Robert, as is tradition, is to host the festivities, and soon his family will gather to toast the occasion of his ageing – a phenomenon to which Robert has never fully assented, but for which this year, newly widowed, he has especially little enthusiasm. How, he wonders, will he get through the day?
Already present at the house is Robert’s granddaughter, Kate, a troubled 25-year-old who, unlike her grandfather, seeks a pattern of existence that is free from meaning – one into which she is able to slot unnoticed. “It’s always the same simple dream for me these days”, she says. “I only want to be like other people.”
This yearning for normality can be traced to a recent climacteric in which Kate came alarmingly close to starving herself to death. She now feels preoccupied and characterised by the episode.
But this is not the only thing troubling her. Today she must face and speak to her mother, a driven, distant and short-tempered woman from whom she has been estranged for years. It is this relationship, Kate feels, that accounts for her sense of deficiency and absence: “I think it’s the flaw at the heart of me. I don’t love enough: somehow I never learned how to love when I was young and living at home… when I was growing up, I believed I was broken.”
Now, Kate inhabits a condition in which “all the plans I made have collapsed like old houses, like sandcastles at high tide”. Her mother was the wave (this book is full of water imagery) that washed them away.
Norris embarks on these stories, which he delivers by way of alternating first-person monologues, with the news that transcripts are about to be released of the Boston Tapes – a series of recordings in which loyalist and IRA fighters talk of their experience during the Troubles in Northern Ireland and in which Robert, who was professionally involved in the conflict, has a particular interest. He doesn’t want the bloodshed to have been meaningless.

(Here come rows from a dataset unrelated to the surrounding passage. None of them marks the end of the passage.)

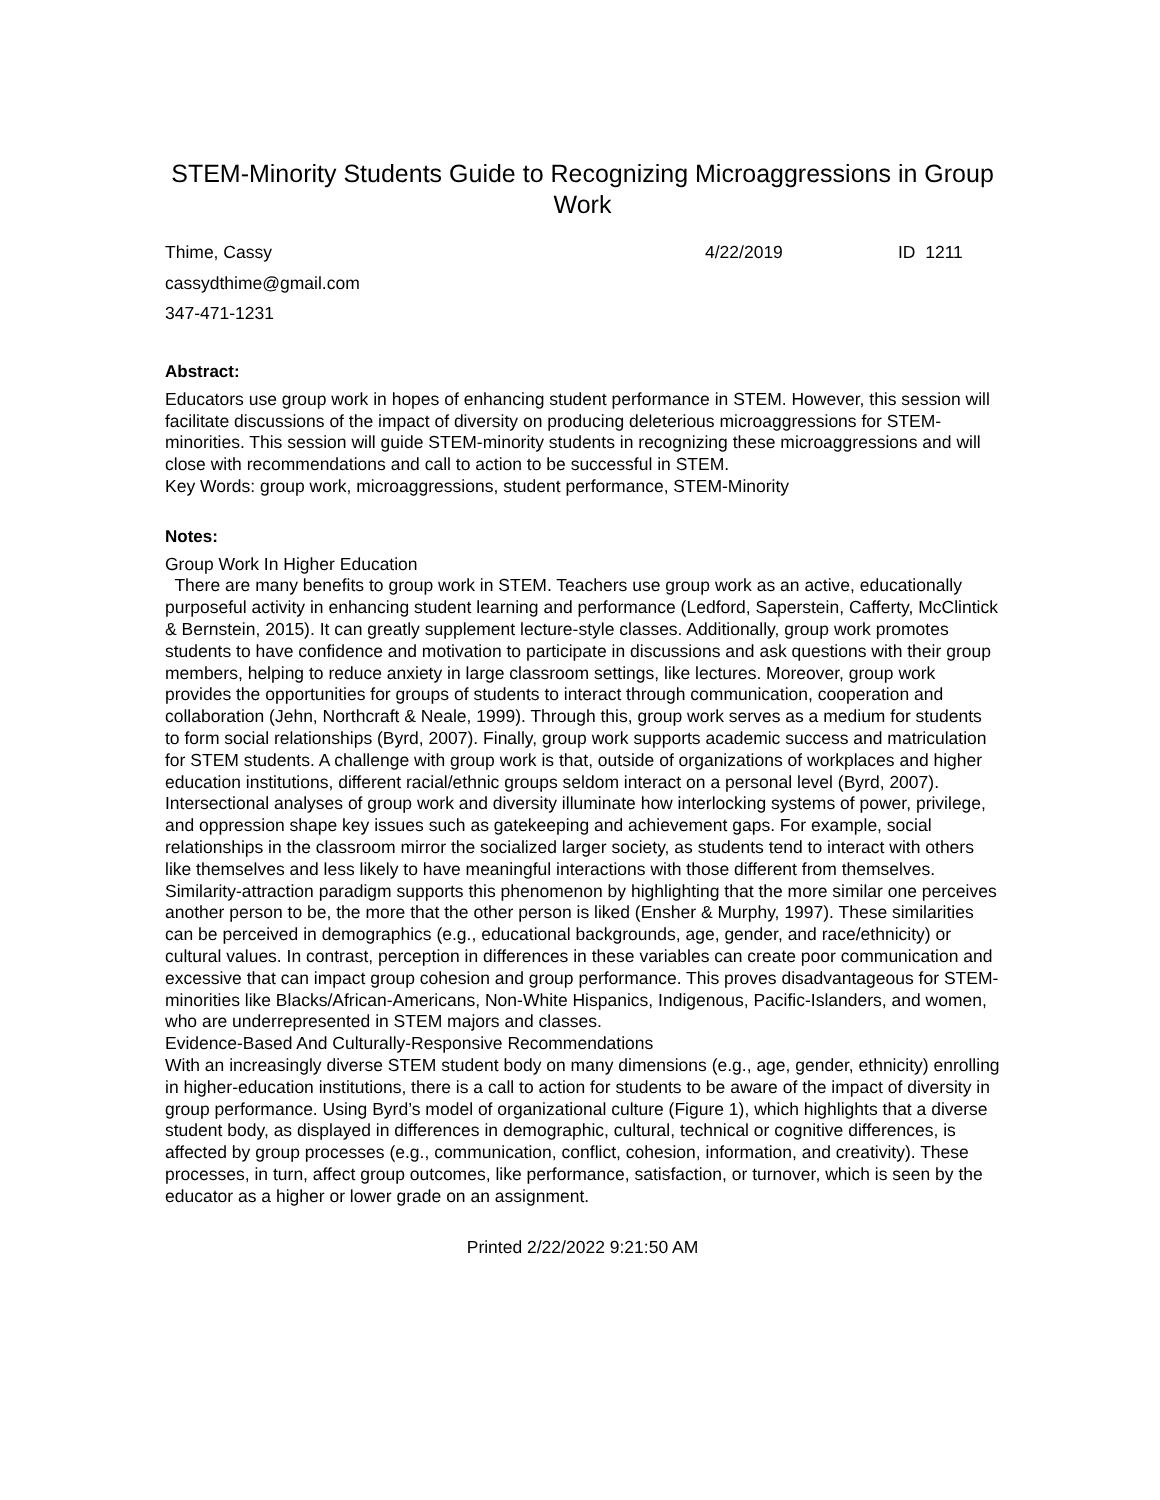STEM-Minority Students Guide to Recognizing Microaggressions in Group Work
Thime, Cassy 4/22/2019 ID 1211
cassydthime@gmail.com
347-471-1231
Abstract:
Educators use group work in hopes of enhancing student performance in STEM. However, this session will facilitate discussions of the impact of diversity on producing deleterious microaggressions for STEM-minorities. This session will guide STEM-minority students in recognizing these microaggressions and will close with recommendations and call to action to be successful in STEM.
Key Words: group work, microaggressions, student performance, STEM-Minority
Notes:
Group Work In Higher Education
There are many benefits to group work in STEM. Teachers use group work as an active, educationally purposeful activity in enhancing student learning and performance (Ledford, Saperstein, Cafferty, McClintick & Bernstein, 2015). It can greatly supplement lecture-style classes. Additionally, group work promotes students to have confidence and motivation to participate in discussions and ask questions with their group members, helping to reduce anxiety in large classroom settings, like lectures. Moreover, group work provides the opportunities for groups of students to interact through communication, cooperation and collaboration (Jehn, Northcraft & Neale, 1999). Through this, group work serves as a medium for students to form social relationships (Byrd, 2007). Finally, group work supports academic success and matriculation for STEM students. A challenge with group work is that, outside of organizations of workplaces and higher education institutions, different racial/ethnic groups seldom interact on a personal level (Byrd, 2007). Intersectional analyses of group work and diversity illuminate how interlocking systems of power, privilege, and oppression shape key issues such as gatekeeping and achievement gaps. For example, social relationships in the classroom mirror the socialized larger society, as students tend to interact with others like themselves and less likely to have meaningful interactions with those different from themselves. Similarity-attraction paradigm supports this phenomenon by highlighting that the more similar one perceives another person to be, the more that the other person is liked (Ensher & Murphy, 1997). These similarities can be perceived in demographics (e.g., educational backgrounds, age, gender, and race/ethnicity) or cultural values. In contrast, perception in differences in these variables can create poor communication and excessive that can impact group cohesion and group performance. This proves disadvantageous for STEM-minorities like Blacks/African-Americans, Non-White Hispanics, Indigenous, Pacific-Islanders, and women, who are underrepresented in STEM majors and classes.
Evidence-Based And Culturally-Responsive Recommendations
With an increasingly diverse STEM student body on many dimensions (e.g., age, gender, ethnicity) enrolling in higher-education institutions, there is a call to action for students to be aware of the impact of diversity in group performance. Using Byrd’s model of organizational culture (Figure 1), which highlights that a diverse student body, as displayed in differences in demographic, cultural, technical or cognitive differences, is affected by group processes (e.g., communication, conflict, cohesion, information, and creativity). These processes, in turn, affect group outcomes, like performance, satisfaction, or turnover, which is seen by the educator as a higher or lower grade on an assignment.
Printed 2/22/2022 9:21:50 AM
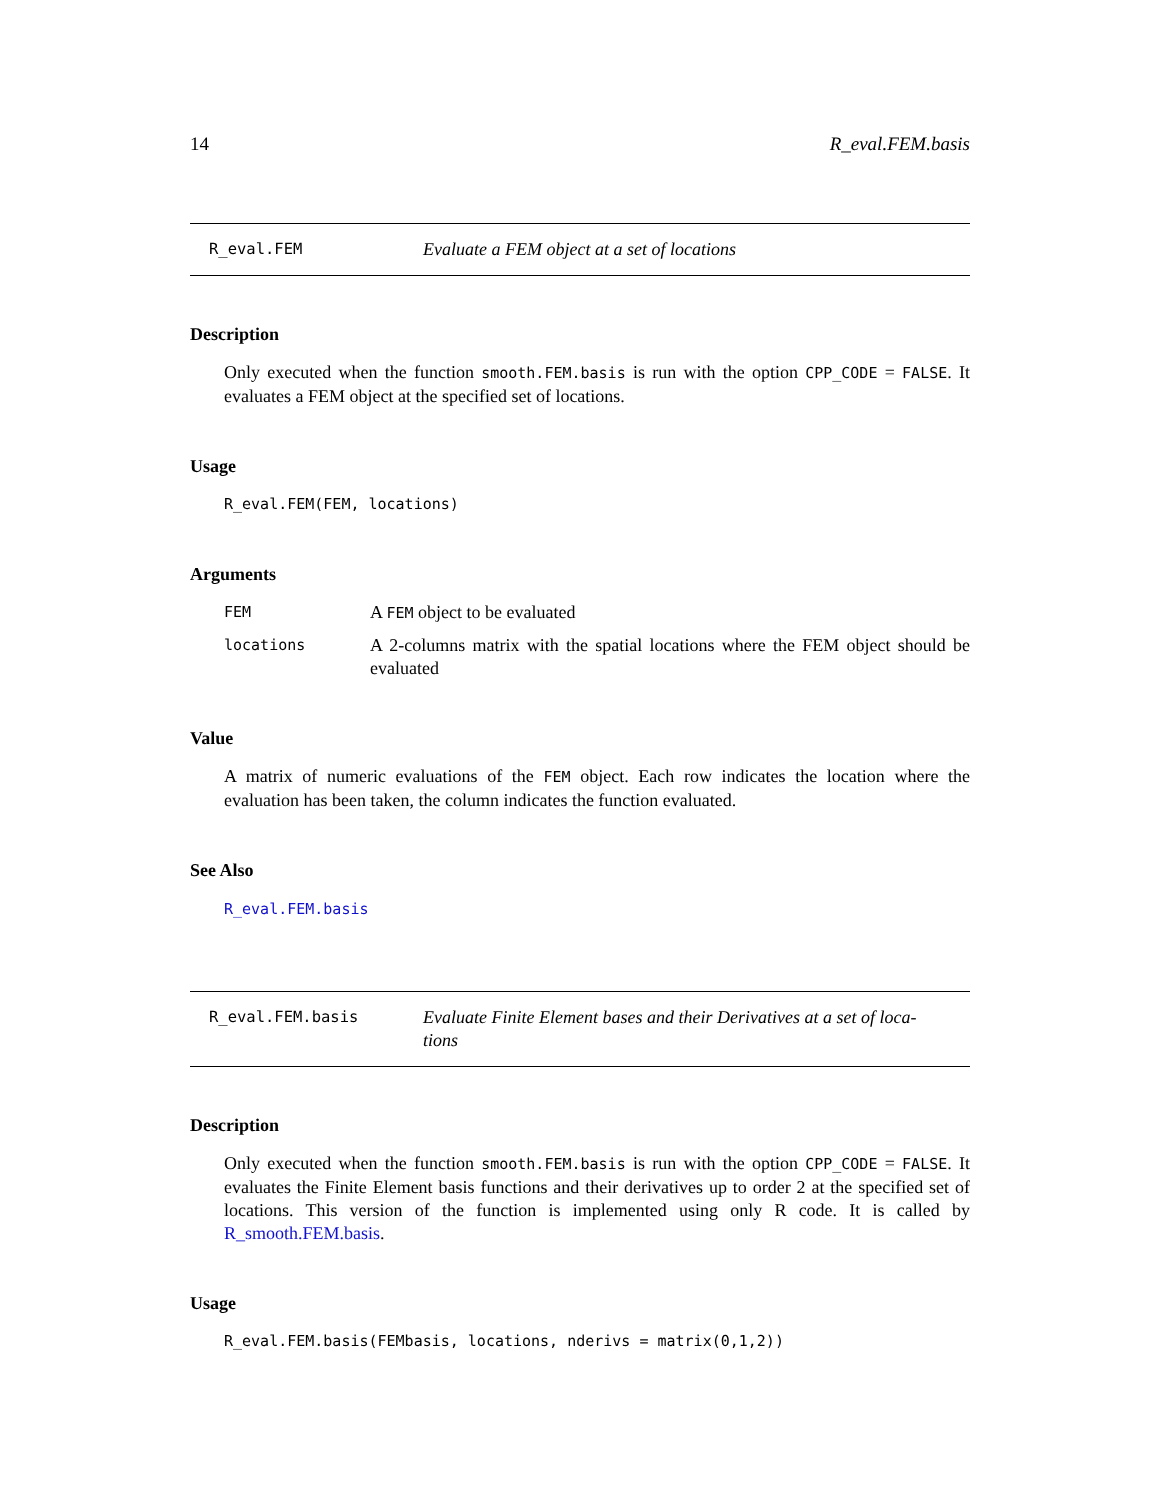14 R_eval.FEM.basis
R_eval.FEM
Evaluate a FEM object at a set of locations
Description
Only executed when the function smooth.FEM.basis is run with the option CPP_CODE = FALSE. It evaluates a FEM object at the specified set of locations.
Usage
R_eval.FEM(FEM, locations)
Arguments
FEM
A FEM object to be evaluated
locations
A 2-columns matrix with the spatial locations where the FEM object should be evaluated
Value
A matrix of numeric evaluations of the FEM object. Each row indicates the location where the evaluation has been taken, the column indicates the function evaluated.
See Also
R_eval.FEM.basis
R_eval.FEM.basis
Evaluate Finite Element bases and their Derivatives at a set of loca-
tions
Description
Only executed when the function smooth.FEM.basis is run with the option CPP_CODE = FALSE. It evaluates the Finite Element basis functions and their derivatives up to order 2 at the specified set of locations. This version of the function is implemented using only R code. It is called by R_smooth.FEM.basis.
Usage
R_eval.FEM.basis(FEMbasis, locations, nderivs = matrix(0,1,2))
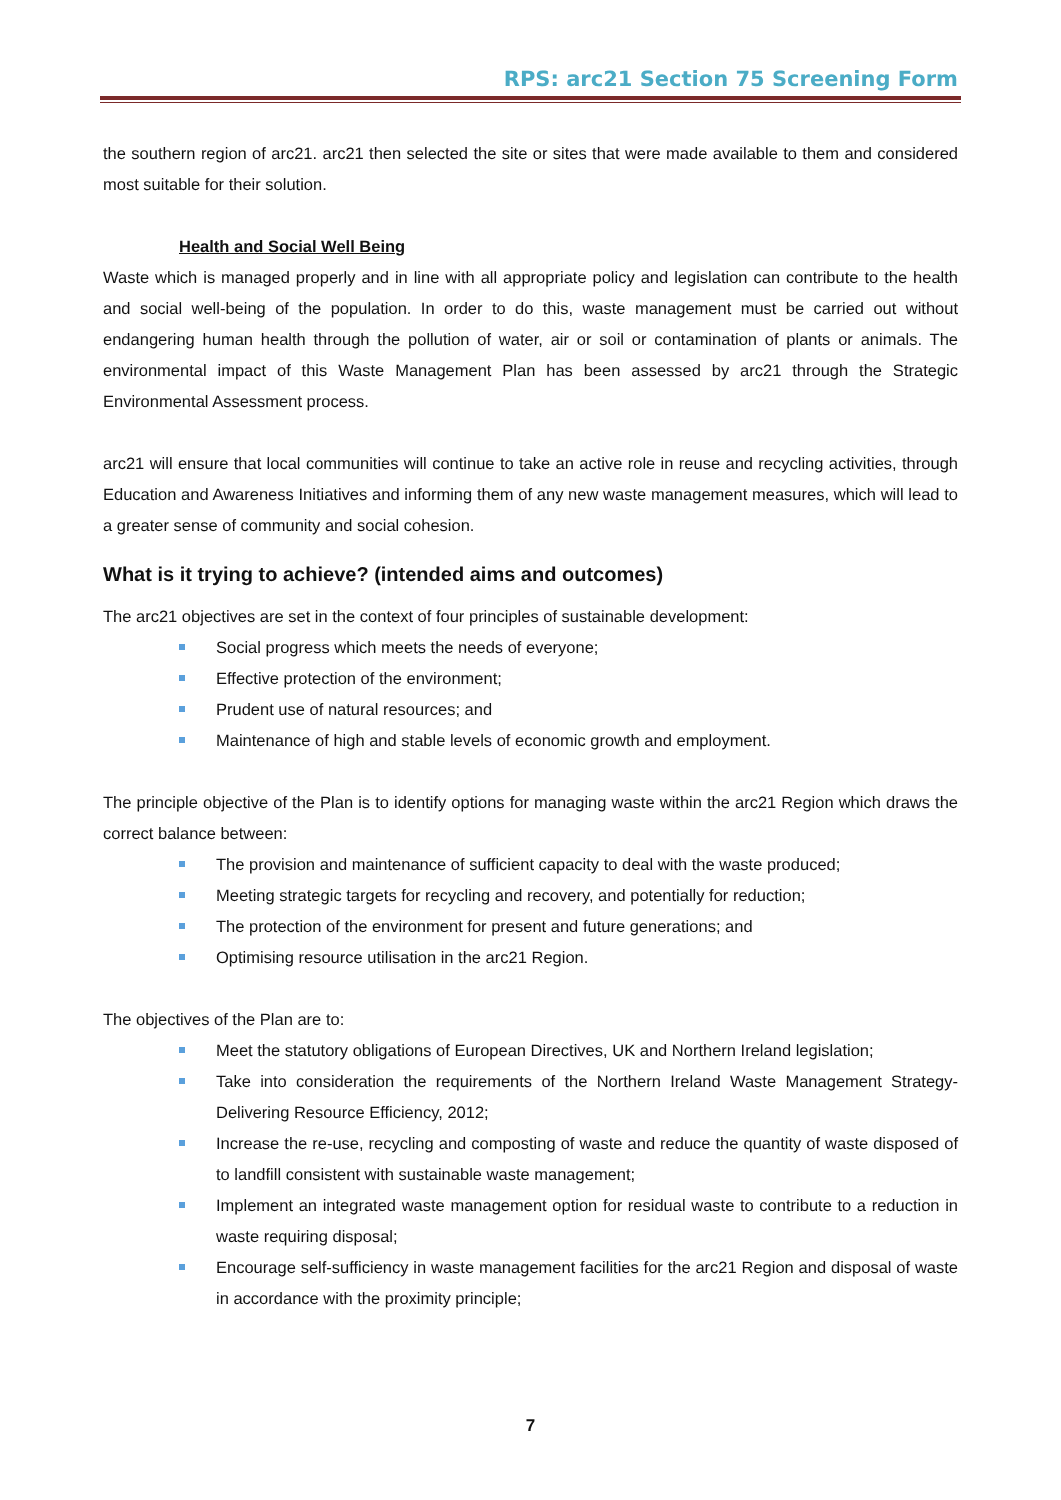RPS: arc21 Section 75 Screening Form
the southern region of arc21. arc21 then selected the site or sites that were made available to them and considered most suitable for their solution.
Health and Social Well Being
Waste which is managed properly and in line with all appropriate policy and legislation can contribute to the health and social well-being of the population. In order to do this, waste management must be carried out without endangering human health through the pollution of water, air or soil or contamination of plants or animals. The environmental impact of this Waste Management Plan has been assessed by arc21 through the Strategic Environmental Assessment process.
arc21 will ensure that local communities will continue to take an active role in reuse and recycling activities, through Education and Awareness Initiatives and informing them of any new waste management measures, which will lead to a greater sense of community and social cohesion.
What is it trying to achieve? (intended aims and outcomes)
The arc21 objectives are set in the context of four principles of sustainable development:
Social progress which meets the needs of everyone;
Effective protection of the environment;
Prudent use of natural resources; and
Maintenance of high and stable levels of economic growth and employment.
The principle objective of the Plan is to identify options for managing waste within the arc21 Region which draws the correct balance between:
The provision and maintenance of sufficient capacity to deal with the waste produced;
Meeting strategic targets for recycling and recovery, and potentially for reduction;
The protection of the environment for present and future generations; and
Optimising resource utilisation in the arc21 Region.
The objectives of the Plan are to:
Meet the statutory obligations of European Directives, UK and Northern Ireland legislation;
Take into consideration the requirements of the Northern Ireland Waste Management Strategy- Delivering Resource Efficiency, 2012;
Increase the re-use, recycling and composting of waste and reduce the quantity of waste disposed of to landfill consistent with sustainable waste management;
Implement an integrated waste management option for residual waste to contribute to a reduction in waste requiring disposal;
Encourage self-sufficiency in waste management facilities for the arc21 Region and disposal of waste in accordance with the proximity principle;
7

Yet there are also more pressing matters at hand: on the morning of his party he receives a call from a former colleague, declaring it is imperative that they meet in a matter of hours.
The ensuing narrative, which is punctuated with excerpts from the tapes, goes on to examine how Kate and Robert will respond to their momentous days. The work that results, while occasionally laboured and stylistically inattentive, is so thematically rich that it feels crass to reduce its concerns to a few words, but at its heart lie two preoccupations. The first has to do with the unknown (and perhaps unknowable) lives of others, with the sadness that our love is not (perhaps cannot) be registered and articulated. The second has to do with our longing for a world made meaningful.
Norris writes about each of these subjects with wisdom, grace and bravery. There are many moments of tender and plangent observation. Robert offers Kate a place to stay should ever she need one and later berates himself for embarrassing his granddaughter. We already know how much the offer has moved her.
Kate talks of our days being made of “small thoughts strung together so people who love each other too much to say so have something to share. Love among the rubble of an ordinary life.”
These small moments of heart-contracting beauty emerge from realms characterised by terrible pain.
Kate’s recollection of her anorexia, Robert’s reflections on grief, ageing and mortality – these episodes are so acutely registered and unblinkingly confronted as to make you want to turn from the page.
But the truth of Norris’s perceptions holds you there, turning to others, turning in on yourself, and meeting a fugitive vision of home.